D'après le texte à lire, lors de quelle réunion l'idée d'une falaise « à nous » a-t-elle été avancée ?

▶ _Texte à lire_
==============================

Les temps étaient mûrs pour passer à la vitesse supérieure, à savoir l’équipement d’une falaise importante où nous pourrions mettre en pratique notre conception d’une escalade pour tous les niveaux dans les mêmes conditions de protection, que seuls les grimpeurs de TD pouvaient trouver dans les autres falaises. Mais pour ce faire il fallait une falaise « à nous », libre d’équipement où personne ne revendiquerait un droit de priorité. C’est l’idée que j’ai avancée à une réunion de bureau de la CFM (en 1973 ou début 1974). L’innovation n’était pas dans l’équipement sûr pour tous les niveaux, il avait déjà été testé avec succès avant, mais dans la création d’un modèle de falaise « pour tous les niveaux » qui puisse servir d’exemple et prouver le réalisme de notre conception d’une pratique « en responsable ». Ce qui impliquait que cette falaise puisse offrir des voies non seulement faciles et bien équipées, mais aussi des voies difficiles comme on en trouvait partout. C’était nécessaire pour que l’on ne nous marginalise pas comme grimpeurs de seconde zone qui n’auraient été capables que d’équiper des voies faciles parce qu’ils ne pouvaient grimper que des voies faciles. Il fallait montrer que nous avions le niveau pour grimper des voies difficiles ET que nous voulions aussi offrir des voies faciles bien équipées[4]. Bref qu’Hauteroche proposait un nouveau type de falaise, différente de celles qu’on trouvait ailleurs. Que cet « exemple » ait été suivi, il suffit d’aller dans n’importe quelle falaise moderne pour voir que l’équipement selon cette idée d’une protection indépendante du niveau de la voie est aujourd’hui généralisé dans le monde entier[5].

==============================

▶ _Extraits de données_
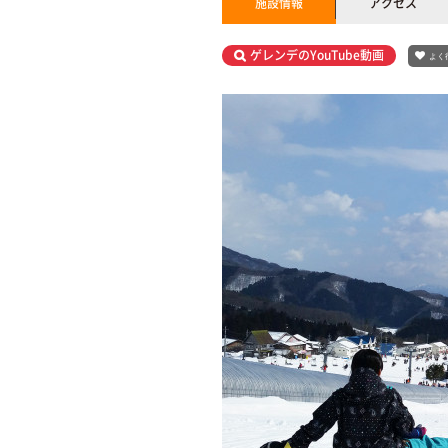
施設情報
アクセス
ゲレンデのYouTube動画
よく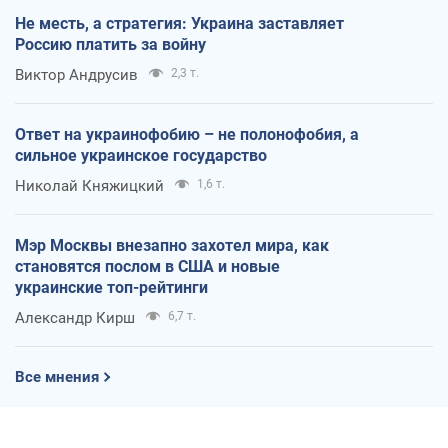
Не месть, а стратегия: Украина заставляет
Россию платить за войну
Виктор Андрусив
2,3 т.
Ответ на украинофобию – не полонофобия, а
сильное украинское государство
Николай Княжицкий
1,6 т.
Мэр Москвы внезапно захотел мира, как
становятся послом в США и новые
украинские топ-рейтинги
Александр Кирш
6,7 т.
Все мнения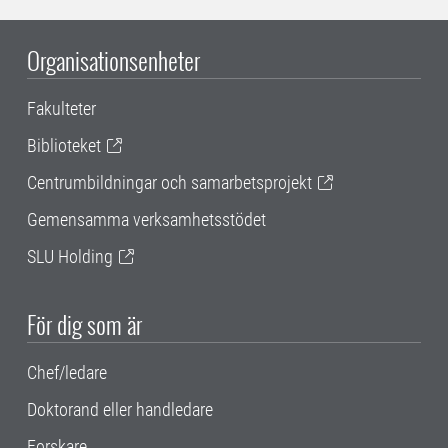
Organisationsenheter
Fakulteter
Biblioteket
Centrumbildningar och samarbetsprojekt
Gemensamma verksamhetsstödet
SLU Holding
För dig som är
Chef/ledare
Doktorand eller handledare
Forskare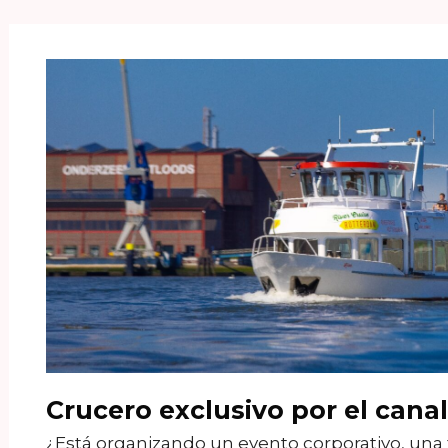
Crucero exclusivo por el cana
¿Está organizando un evento corporativo, una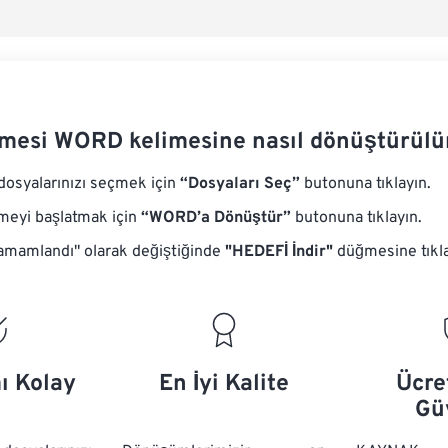
Ön Ayar
mesi WORD kelimesine nasıl dönüştürülü
syalarınızı seçmek için
“Dosyaları Seç”
butonuna tıklayın.
eyi başlatmak için
“WORD’a Dönüştür”
butonuna tıklayın.
mamlandı" olarak değiştiğinde
"HEDEFİ İndir"
düğmesine tıkl
ı Kolay
En İyi Kalite
Ücre
Gü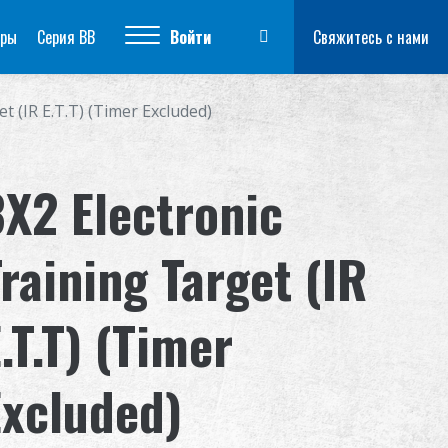
ары
Серия BB
Войти
Свяжитесь с нами
t (IR E.T.T) (Timer Excluded)
3X2 Electronic
raining Target (IR
.T.T) (Timer
Excluded)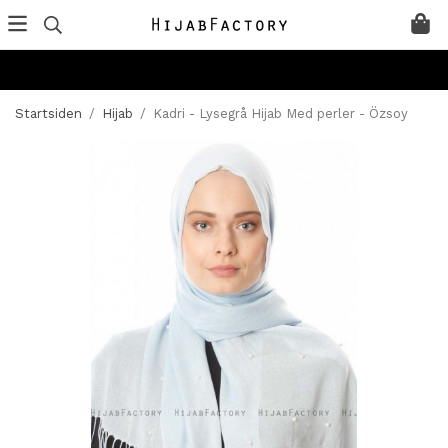
Startsiden
/
Hijab
/
Kadri - Lysegrå Hijab Med perler - Özsoy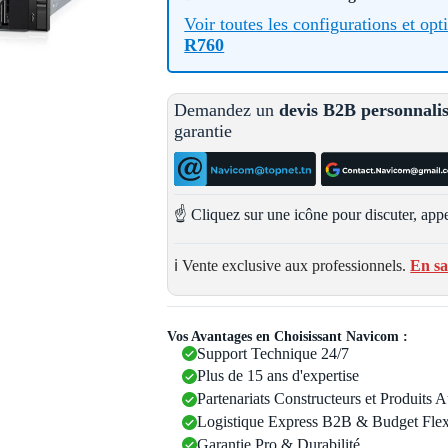
Voir toutes les configurations et op
R760
Demandez un
devis B2B personnali
garantie
☝️ Cliquez sur une icône pour discuter, appe
ℹ️ Vente exclusive aux professionnels.
En sa
Vos Avantages en Choisissant Navicom :
Support Technique 24/7
Plus de 15 ans d'expertise
Partenariats Constructeurs et Produits 
Logistique Express B2B & Budget Flex
Garantie Pro & Durabilité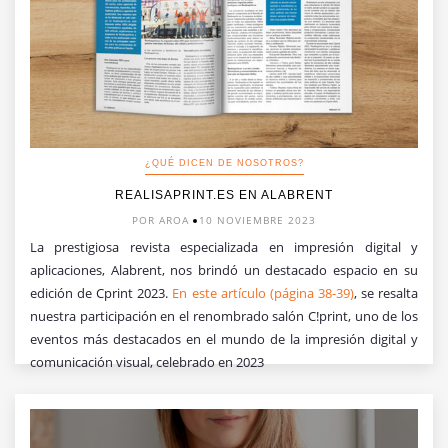
¿QUÉ DICEN DE NOSOTROS?
REALISAPRINT.ES EN ALABRENT
POR AROA
10 NOVIEMBRE 2023
La prestigiosa revista especializada en impresión digital y
aplicaciones, Alabrent, nos brindó un destacado espacio en su
edición de Cprint 2023.
En este artículo (página 38-39)
, se resalta
nuestra participación en el renombrado salón C!print, uno de los
eventos más destacados en el mundo de la impresión digital y
comunicación visual, celebrado en 2023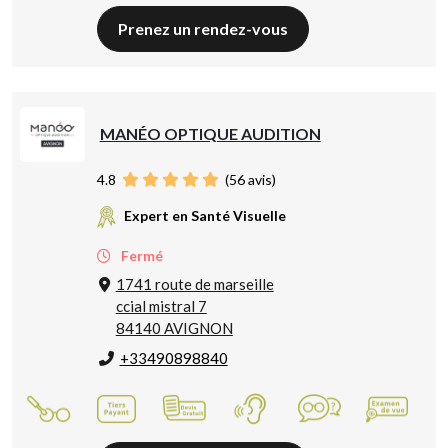
Prenez un rendez-vous
MANÉO OPTIQUE AUDITION
4.8
(
56
avis)
Expert en Santé Visuelle
Fermé
1741 route de marseille
ccial mistral 7
84140 AVIGNON
+33490898840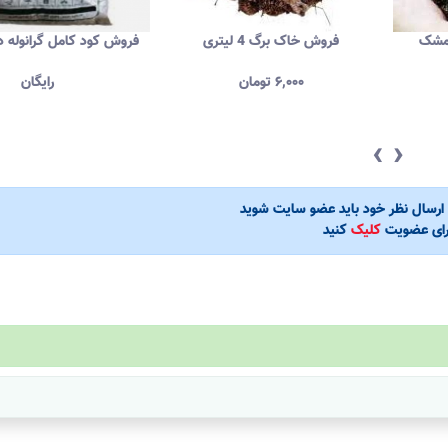
یمشک
فروش خاک برگ 4 لیتری
فروش کود کامل گرانوله 
۶,۰۰۰
تومان
رایگان
‹
›
ی ارسال نظر خود باید عضو سایت شوید
رای عضویت
کلیک
کنید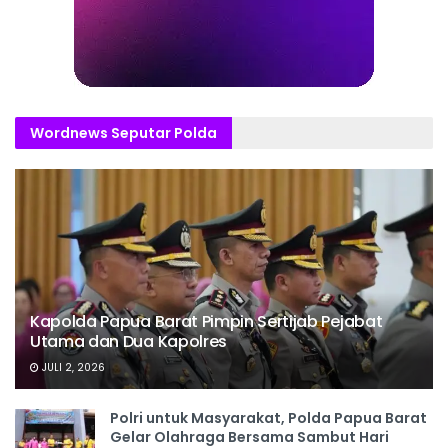
Wordnews Seputar Polda
Kapolda Papua Barat Pimpin Sertijab Pejabat
Utama dan Dua Kapolres
JULI 2, 2026
Polri untuk Masyarakat, Polda Papua Barat
Gelar Olahraga Bersama Sambut Hari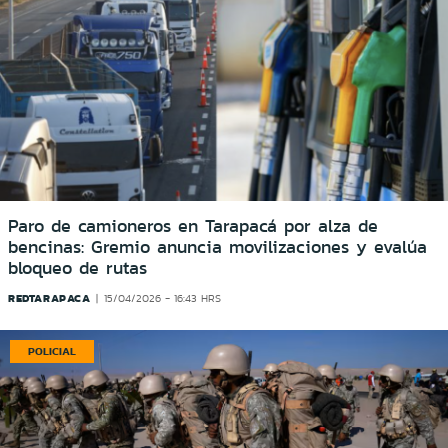
Paro de camioneros en Tarapacá por alza de
bencinas: Gremio anuncia movilizaciones y evalúa
bloqueo de rutas
REDTARAPACA
15/04/2026 - 16:43 HRS
POLICIAL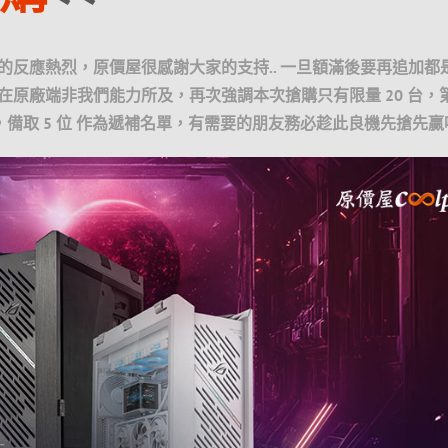
的反應熱烈，原價屋很感謝大家的支持.. 一旦額滿後要再追加都
在原廠端非我們能力所及，再次強調本次搶購只有限量 20 台，
位，備取 5 位 作為遞補名單，有需要的朋友務必趁此良機先搶先贏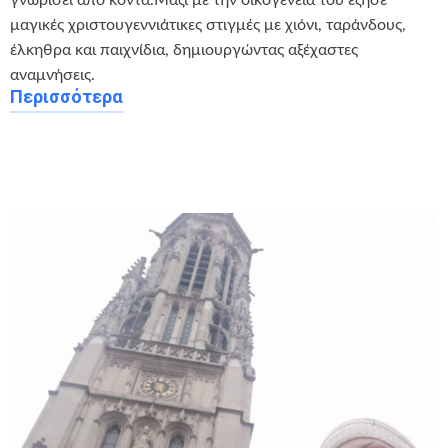
γνωρίσει από κοντά.Μαζί με την οικογένεια του έζησε
μαγικές χριστουγεννιάτικες στιγμές με χιόνι, ταράνδους,
έλκηθρα και παιχνίδια, δημιουργώντας αξέχαστες
αναμνήσεις.
Περισσότερα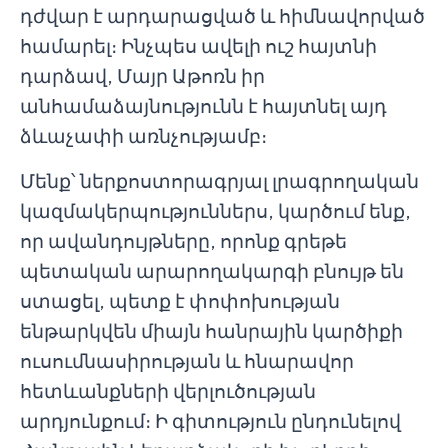
դժվար է արդարացված և հիմնավորված
համարել։ Ինչպես ավելի ուշ հայտնի
դարձավ, Մայր Աթոռն իր
անհամաձայնությունն է հայտնել այդ
ձևաչափի առնչությամբ։
Մենք՝ ներքոստորագրյալ լրագրողական
կազմակերպություններս, կարծում ենք,
որ ավանդույթները, որոնք գրեթե
պետական արարողակարգի բնույթ են
ստացել, պետք է փոփոխության
ենթարկվեն միայն հանրային կարծիքի
ուսումնասիրության և հնարավոր
հետևանքների վերլուծության
արդյունքում։ Ի գիտություն ընդունելով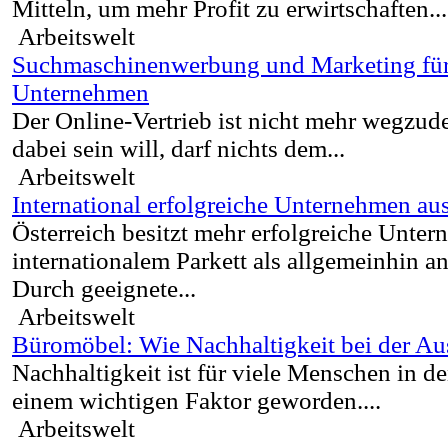
Mitteln, um mehr Profit zu erwirtschaften...
Arbeitswelt
Suchmaschinenwerbung und Marketing fü
Unternehmen
Der Online-Vertrieb ist nicht mehr wegzu
dabei sein will, darf nichts dem...
Arbeitswelt
International erfolgreiche Unternehmen aus
Österreich besitzt mehr erfolgreiche Unte
internationalem Parkett als allgemeinhin
Durch geeignete...
Arbeitswelt
Büromöbel: Wie Nachhaltigkeit bei der Au
Nachhaltigkeit ist für viele Menschen in de
einem wichtigen Faktor geworden....
Arbeitswelt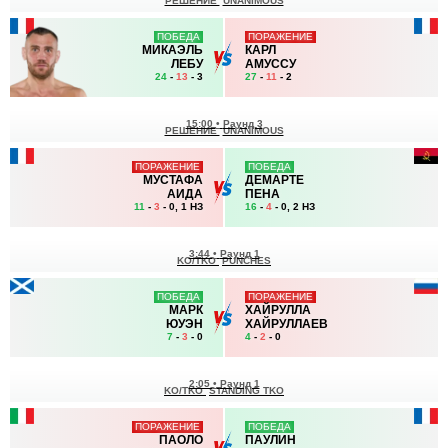
РЕШЕНИЕ
UNANIMOUS
ПОБЕДА
ПОРАЖЕНИЕ
МИКАЭЛЬ
КАРЛ
ЛЕБУ
АМУССУ
24
-
13
- 3
27
-
11
- 2
15:00
•
Раунд 3
РЕШЕНИЕ
UNANIMOUS
ПОРАЖЕНИЕ
ПОБЕДА
МУСТАФА
ДЕМАРТЕ
АИДА
ПЕНА
11
-
3
- 0, 1 НЗ
16
-
4
- 0, 2 НЗ
3:44
•
Раунд 1
KO/TKO
PUNCHES
ПОБЕДА
ПОРАЖЕНИЕ
МАРК
ХАЙРУЛЛА
ЮУЭН
ХАЙРУЛЛАЕВ
7
-
3
- 0
4
-
2
- 0
2:05
•
Раунд 1
KO/TKO
STANDING TKO
ПОРАЖЕНИЕ
ПОБЕДА
ПАОЛО
ПАУЛИН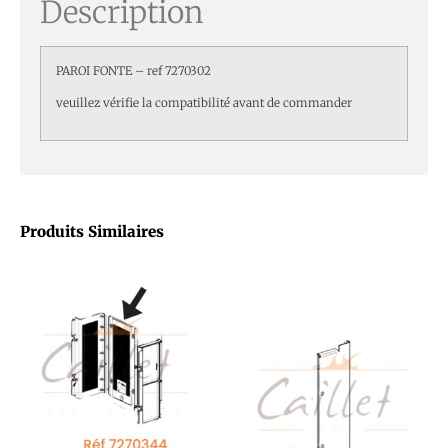
Description
PAROI FONTE – ref 7270302
veuillez vérifie la compatibilité avant de commander
Produits Similaires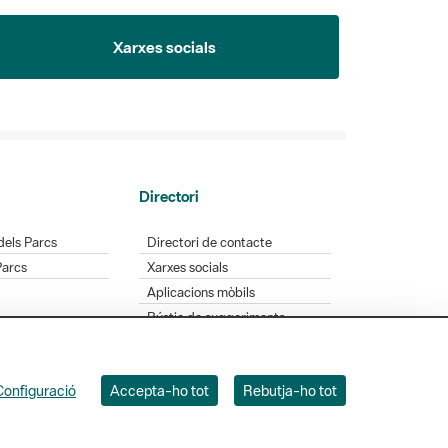
Xarxes socials
Directori
dels Parcs
Directori de contacte
Parcs
Xarxes socials
Aplicacions mòbils
Bústia de suggeriments
Opineu sobre els parcs
Configuració
Accepta-ho tot
Rebutja-ho tot
 Badajoz, 49. 08005 Barcelona. Tel. 934 022 428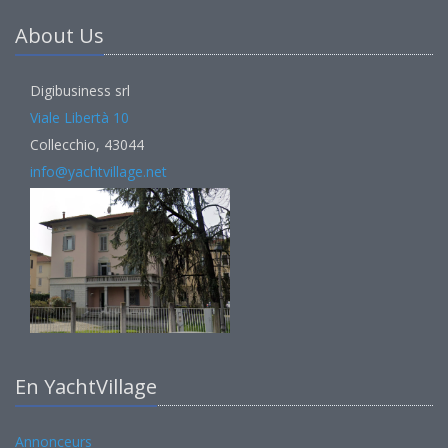
About Us
Digibusiness srl
Viale Libertà 10
Collecchio, 43044
info@yachtvillage.net
En YachtVillage
Annonceurs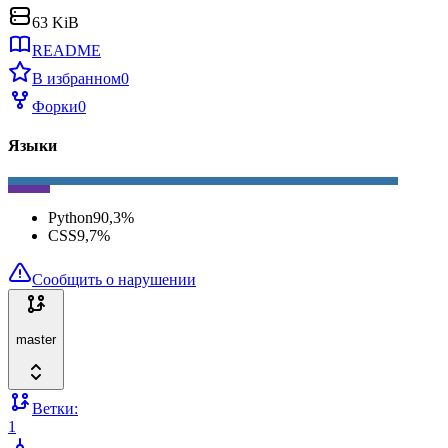
63 KiB
README
В избранном
0
Форки
0
Языки
Python
90,3
%
CSS
9,7
%
Сообщить о нарушении
master
Ветки:
1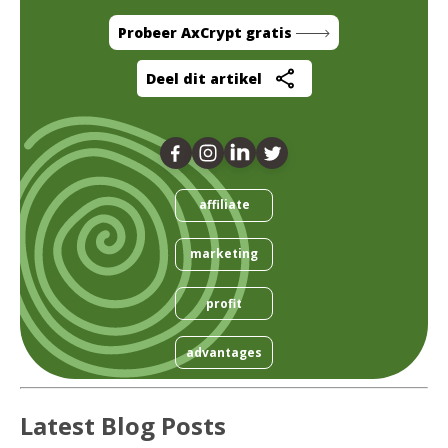
Probeer AxCrypt gratis
Deel dit artikel
affiliate
marketing
profit
advantages
Latest Blog Posts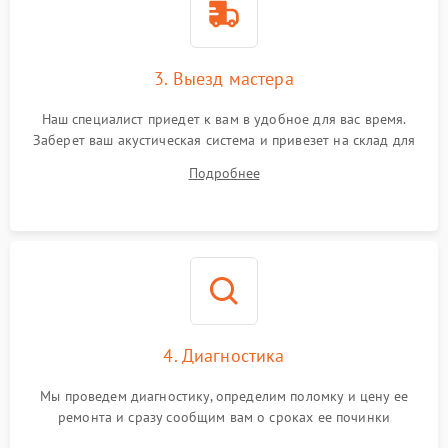
3. Выезд мастера
Наш специалист приедет к вам в удобное для вас время.
Заберет ваш акустическая система и привезет на склад для
диагностики.
Подробнее
4. Диагностика
Мы проведем диагностику, определим поломку и цену ее
ремонта и сразу сообщим вам о сроках ее починки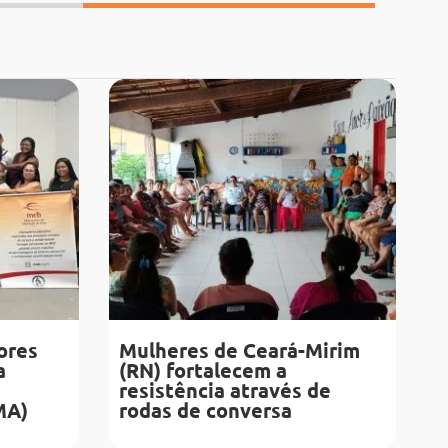
ores
Mulheres de Ceará-Mirim
a
(RN) fortalecem a
resistência através de
MA)
rodas de conversa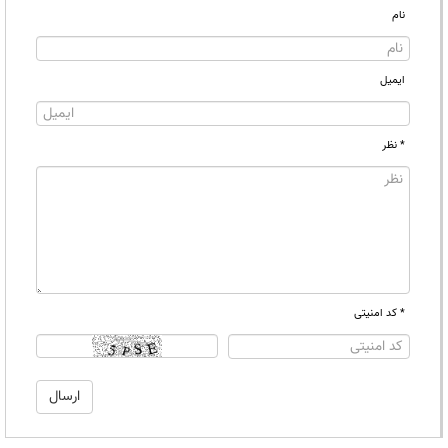
نام
ایمیل
* نظر
* کد امنیتی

==============================

▶ _Corrigé de l'exercice_
Lors d'une réunion de bureau de la CFM, en 1973 ou début 1974.